Stored entries

<<<<

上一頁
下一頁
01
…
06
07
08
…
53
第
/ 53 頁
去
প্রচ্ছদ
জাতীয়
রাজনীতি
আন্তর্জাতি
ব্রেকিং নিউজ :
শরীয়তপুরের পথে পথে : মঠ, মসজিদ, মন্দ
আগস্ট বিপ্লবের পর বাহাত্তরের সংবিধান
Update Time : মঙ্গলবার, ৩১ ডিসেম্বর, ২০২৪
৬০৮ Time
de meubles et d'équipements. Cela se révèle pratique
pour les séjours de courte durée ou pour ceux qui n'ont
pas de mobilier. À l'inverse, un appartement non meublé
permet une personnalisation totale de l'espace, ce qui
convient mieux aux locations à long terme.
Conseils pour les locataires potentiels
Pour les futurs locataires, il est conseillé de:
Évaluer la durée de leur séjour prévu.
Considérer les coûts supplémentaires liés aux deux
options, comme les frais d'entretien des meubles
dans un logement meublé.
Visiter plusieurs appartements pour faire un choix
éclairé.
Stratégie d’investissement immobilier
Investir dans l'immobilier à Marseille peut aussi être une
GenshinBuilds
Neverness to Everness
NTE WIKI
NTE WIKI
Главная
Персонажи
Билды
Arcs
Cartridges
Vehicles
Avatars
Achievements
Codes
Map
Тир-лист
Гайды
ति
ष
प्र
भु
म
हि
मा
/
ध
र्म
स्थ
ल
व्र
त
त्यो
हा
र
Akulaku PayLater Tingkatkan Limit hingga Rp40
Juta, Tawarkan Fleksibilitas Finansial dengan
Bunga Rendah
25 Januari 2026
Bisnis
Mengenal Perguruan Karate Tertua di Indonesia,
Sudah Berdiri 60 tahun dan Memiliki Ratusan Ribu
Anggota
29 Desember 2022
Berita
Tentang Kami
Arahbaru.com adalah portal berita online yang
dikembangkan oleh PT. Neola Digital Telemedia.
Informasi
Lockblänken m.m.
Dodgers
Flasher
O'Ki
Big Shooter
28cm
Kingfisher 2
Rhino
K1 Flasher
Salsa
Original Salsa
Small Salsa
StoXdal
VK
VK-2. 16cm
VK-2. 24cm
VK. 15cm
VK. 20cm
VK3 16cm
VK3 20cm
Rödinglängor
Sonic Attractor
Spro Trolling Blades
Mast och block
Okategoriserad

>>>>

Reply with an exact copy of the lines running from the one containing "Rödinglängor" through the end of the entries above, both ends included.

Rödinglängor
Sonic Attractor
Spro Trolling Blades
Mast och block
Okategoriserad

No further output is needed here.